EUR/USD is trading around 1.1850 on Wednesday gradually consolidating its losses recorded earlier. For now, tension is mounting ahead of the last Fed decision before the elections and the United States retail sales.
Taking a look from a technical angle, the currency pair’s inability to rise above the 1.1900 mark suggests that there might be a possible near-term bullish exhaustion. With that in mind, any considerable slide towards the 1.1800 mark might still be considered to be a buying opportunity.
That is followed by strong horizontal support that has formed near mid-1.1700s. If broken, it will be considered as a fresh trigger for bearish traders. The pair might then increase its fall heading to the August monthly swing lows that formed in the 1.1700-1.1695 region.
If that zone is broken decisively, it will set the stage for an extension of the recent corrective drop from the levels beyond the key 1.2000 psychological mark.
On the other hand, the 1.1900 mark might continue to act as immediate strong resistance. In that connection, any subsequent positive move will probably encounter some fresh supply near the 1.1935-40 region.
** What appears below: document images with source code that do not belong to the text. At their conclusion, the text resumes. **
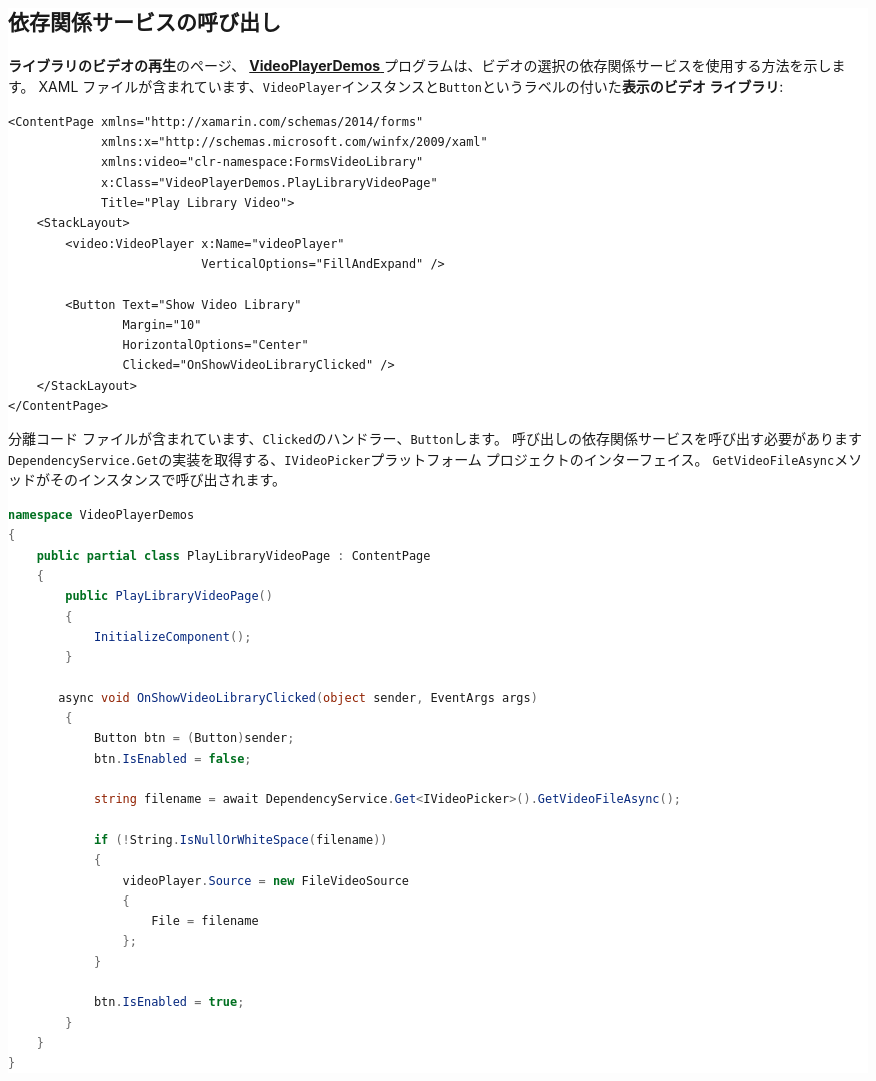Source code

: ## <a name="invoking-the-dependency-service"></a>依存関係サービスの呼び出し

**ライブラリのビデオの再生**のページ、 [ **VideoPlayerDemos** ](https://developer.xamarin.com/samples/xamarin-forms/customrenderers/VideoPlayerDemos/)プログラムは、ビデオの選択の依存関係サービスを使用する方法を示します。 XAML ファイルが含まれています、`VideoPlayer`インスタンスと`Button`というラベルの付いた**表示のビデオ ライブラリ**:

```xaml
<ContentPage xmlns="http://xamarin.com/schemas/2014/forms"
             xmlns:x="http://schemas.microsoft.com/winfx/2009/xaml"
             xmlns:video="clr-namespace:FormsVideoLibrary"
             x:Class="VideoPlayerDemos.PlayLibraryVideoPage"
             Title="Play Library Video">
    <StackLayout>
        <video:VideoPlayer x:Name="videoPlayer"
                           VerticalOptions="FillAndExpand" />

        <Button Text="Show Video Library"
                Margin="10"
                HorizontalOptions="Center"
                Clicked="OnShowVideoLibraryClicked" />
    </StackLayout>
</ContentPage>
```

分離コード ファイルが含まれています、`Clicked`のハンドラー、`Button`します。 呼び出しの依存関係サービスを呼び出す必要があります`DependencyService.Get`の実装を取得する、`IVideoPicker`プラットフォーム プロジェクトのインターフェイス。 `GetVideoFileAsync`メソッドがそのインスタンスで呼び出されます。

```csharp
namespace VideoPlayerDemos
{
    public partial class PlayLibraryVideoPage : ContentPage
    {
        public PlayLibraryVideoPage()
        {
            InitializeComponent();
        }

       async void OnShowVideoLibraryClicked(object sender, EventArgs args)
        {
            Button btn = (Button)sender;
            btn.IsEnabled = false;

            string filename = await DependencyService.Get<IVideoPicker>().GetVideoFileAsync();

            if (!String.IsNullOrWhiteSpace(filename))
            {
                videoPlayer.Source = new FileVideoSource
                {
                    File = filename
                };
            }

            btn.IsEnabled = true;
        }
    }
}
```
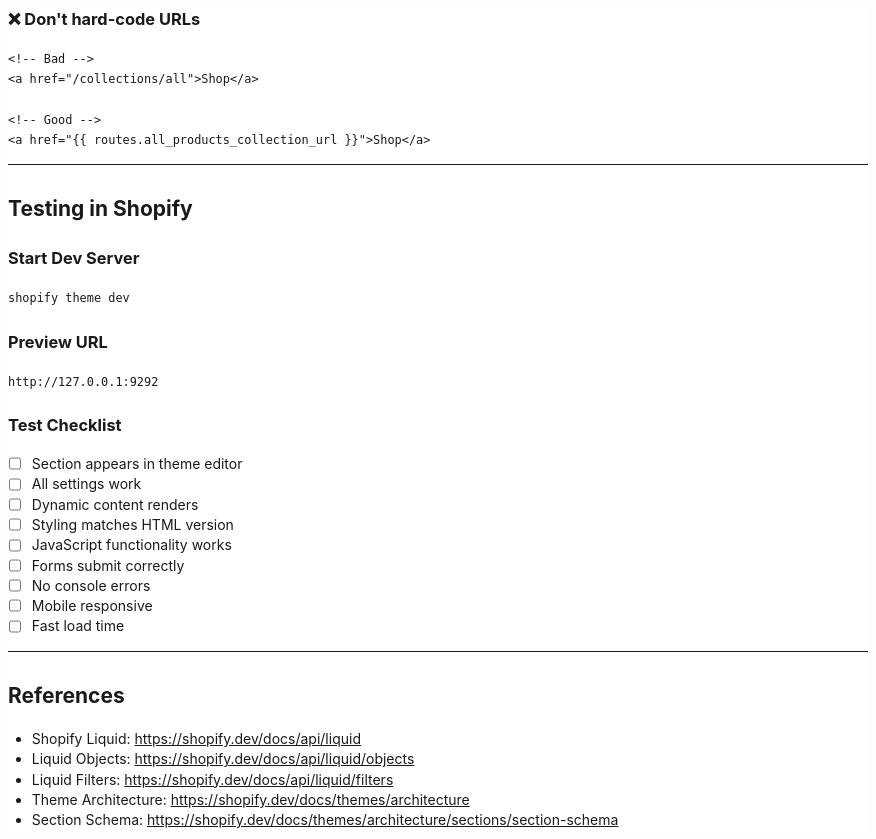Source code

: ### ❌ Don't hard-code URLs
```liquid
<!-- Bad -->
<a href="/collections/all">Shop</a>

<!-- Good -->
<a href="{{ routes.all_products_collection_url }}">Shop</a>
```

---

## Testing in Shopify

### Start Dev Server
```bash
shopify theme dev
```

### Preview URL
```
http://127.0.0.1:9292
```

### Test Checklist
- [ ] Section appears in theme editor
- [ ] All settings work
- [ ] Dynamic content renders
- [ ] Styling matches HTML version
- [ ] JavaScript functionality works
- [ ] Forms submit correctly
- [ ] No console errors
- [ ] Mobile responsive
- [ ] Fast load time

---

## References

- Shopify Liquid: https://shopify.dev/docs/api/liquid
- Liquid Objects: https://shopify.dev/docs/api/liquid/objects
- Liquid Filters: https://shopify.dev/docs/api/liquid/filters
- Theme Architecture: https://shopify.dev/docs/themes/architecture
- Section Schema: https://shopify.dev/docs/themes/architecture/sections/section-schema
A strong surge beyond that level will negate any near-term bearish bias and help the bulls to make a new attempt to push this pair back above the 1.2000 level.
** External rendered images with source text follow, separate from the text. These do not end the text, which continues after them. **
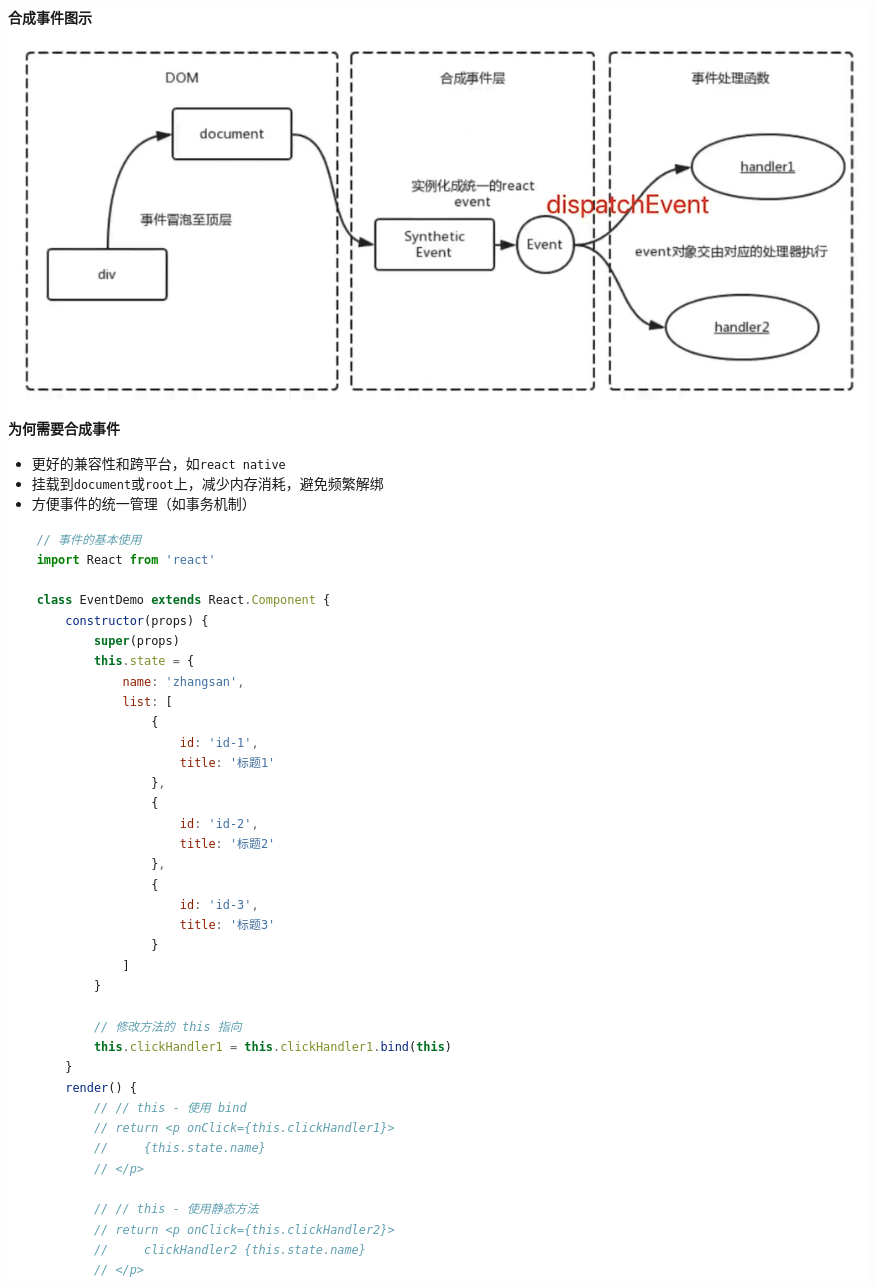 **合成事件图示**

![](/images/s_poetries_work_uploads_2023_02_bd7cd8acbb3cfd85.png)

**为何需要合成事件**

  * 更好的兼容性和跨平台，如`react native`
  * 挂载到`document`或`root`上，减少内存消耗，避免频繁解绑
  * 方便事件的统一管理（如事务机制）
```js
    // 事件的基本使用
    import React from 'react'
    
    class EventDemo extends React.Component {
        constructor(props) {
            super(props)
            this.state = {
                name: 'zhangsan',
                list: [
                    {
                        id: 'id-1',
                        title: '标题1'
                    },
                    {
                        id: 'id-2',
                        title: '标题2'
                    },
                    {
                        id: 'id-3',
                        title: '标题3'
                    }
                ]
            }
    
            // 修改方法的 this 指向
            this.clickHandler1 = this.clickHandler1.bind(this)
        }
        render() {
            // // this - 使用 bind
            // return <p onClick={this.clickHandler1}>
            //     {this.state.name}
            // </p>
    
            // // this - 使用静态方法
            // return <p onClick={this.clickHandler2}>
            //     clickHandler2 {this.state.name}
            // </p>
```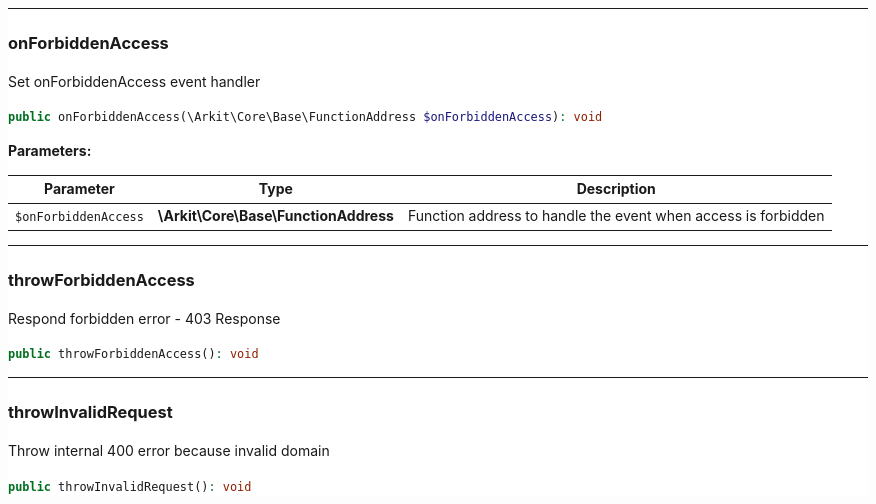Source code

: 

***

### onForbiddenAccess

Set onForbiddenAccess event handler

```php
public onForbiddenAccess(\Arkit\Core\Base\FunctionAddress $onForbiddenAccess): void
```








**Parameters:**

| Parameter | Type | Description |
|-----------|------|-------------|
| `$onForbiddenAccess` | **\Arkit\Core\Base\FunctionAddress** | Function address to handle the event when access is forbidden |





***

### throwForbiddenAccess

Respond forbidden error - 403 Response

```php
public throwForbiddenAccess(): void
```












***

### throwInvalidRequest

Throw internal 400 error because invalid domain

```php
public throwInvalidRequest(): void
```












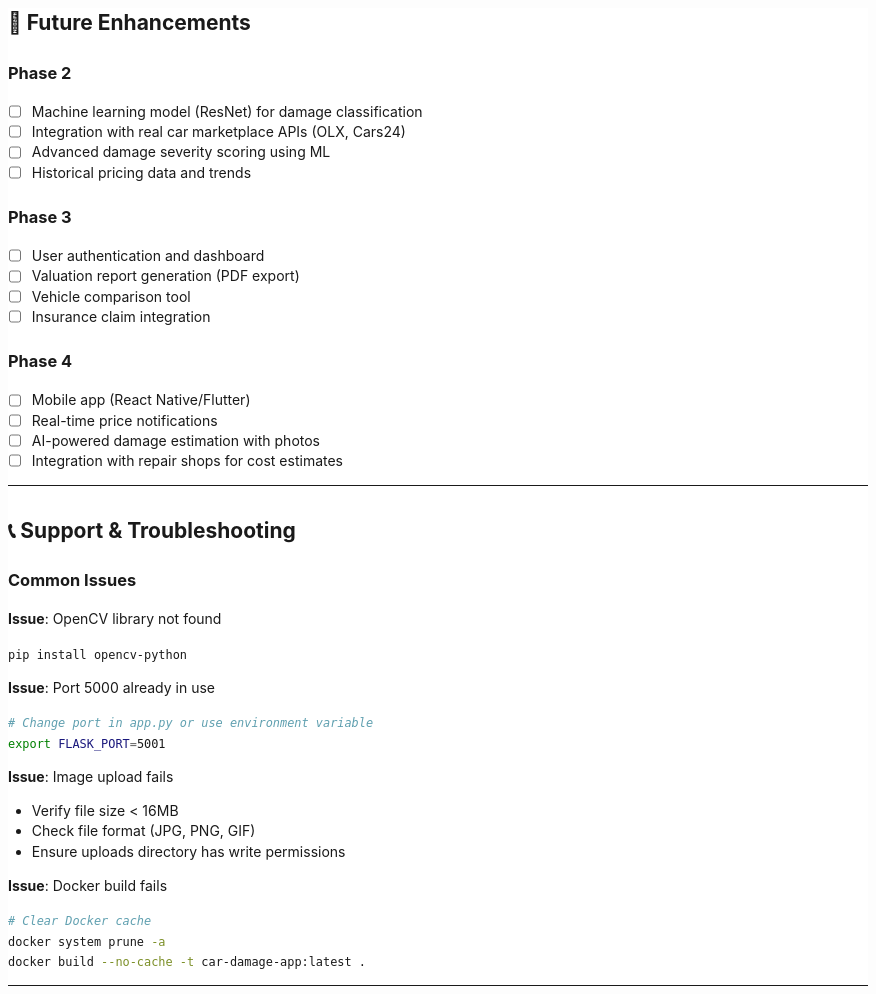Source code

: 
## 🚀 Future Enhancements

### Phase 2

- [ ] Machine learning model (ResNet) for damage classification
- [ ] Integration with real car marketplace APIs (OLX, Cars24)
- [ ] Advanced damage severity scoring using ML
- [ ] Historical pricing data and trends

### Phase 3

- [ ] User authentication and dashboard
- [ ] Valuation report generation (PDF export)
- [ ] Vehicle comparison tool
- [ ] Insurance claim integration

### Phase 4

- [ ] Mobile app (React Native/Flutter)
- [ ] Real-time price notifications
- [ ] AI-powered damage estimation with photos
- [ ] Integration with repair shops for cost estimates

---

## 📞 Support & Troubleshooting

### Common Issues

**Issue**: OpenCV library not found

```bash
pip install opencv-python
```

**Issue**: Port 5000 already in use

```bash
# Change port in app.py or use environment variable
export FLASK_PORT=5001
```

**Issue**: Image upload fails

- Verify file size < 16MB
- Check file format (JPG, PNG, GIF)
- Ensure uploads directory has write permissions

**Issue**: Docker build fails

```bash
# Clear Docker cache
docker system prune -a
docker build --no-cache -t car-damage-app:latest .
```

---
EUR/USD Supporting Factors
Multiple supporting factors helped the EUR/USD pair to regain some follow-through traction in the first half of the trading activities on September 15. The increasing optimism over a potential vaccine for the highly contagious COVID-19 pandemic remained supportive of the positive market mood.
Interestingly, the global risk sentiment got an extra boost from the stronger-than-expected Chinese macro data. That news reinforced expectations for a V-shaped recovery for the world’s second-largest economy. That occurrence, in turn, weighed heavily on the US dollar’s relative haven status and helped the pair to build on its previous bounce from the levels of mid-1.1700s.
This shared currency was also supported by some encouraging data that came from the Eurozone. In that connection, the German ZEW Economic Sentiment unexpectedly surged to 77.4 in September from 71.5. The report indicated that experts continue to anticipate a significant recovery for the Eurozone’s biggest economy.
In addition to that, the Eurozone ZEW Economic Sentiment climbed to 73.9 and it pushed the pair back to the 1.1900 mark. But, the momentum lacked any significant follow-through and rapidly lost most of its steam on the back of a late US dollar rebound.
The dollar got some support after the release of the Empire State Manufacturing Index. This Index spiked to 17.0 in September from 3.7 previous and it easily surpassed market expectations by far. That reading was significantly strong enabling it to offset the disappointing release of the US Industrial Production figures; that posted a mere 0.4% growth in August as compared to 3% recorded in July.
Besides that, some repositioning trade ahead of the highly anticipated FOMC decision on September 16 made traders reduce their bearish US dollar bets. The EUR/USD pair retreated about 60 pips from daily tops; and finally was seen consolidating near the lower end of its daily trading range. Nevertheless, it lacked any significant follow-through.
On Wednesday, the pair managed to hold steady below mid-1.1800s through the Asian session. For now, it remains at the mercy of the USD price dynamics in the absence of any considerable market-moving economic releases from the Eurozone.
In the meantime, the United States economic dockets highlight the release of Monthly Retail Sales data for August. That data will be looked upon for some significant tradingimpetus ahead of the key central bank event. All eyes are now on the Fed later today before any direction by the EUR/USD trading pair forms.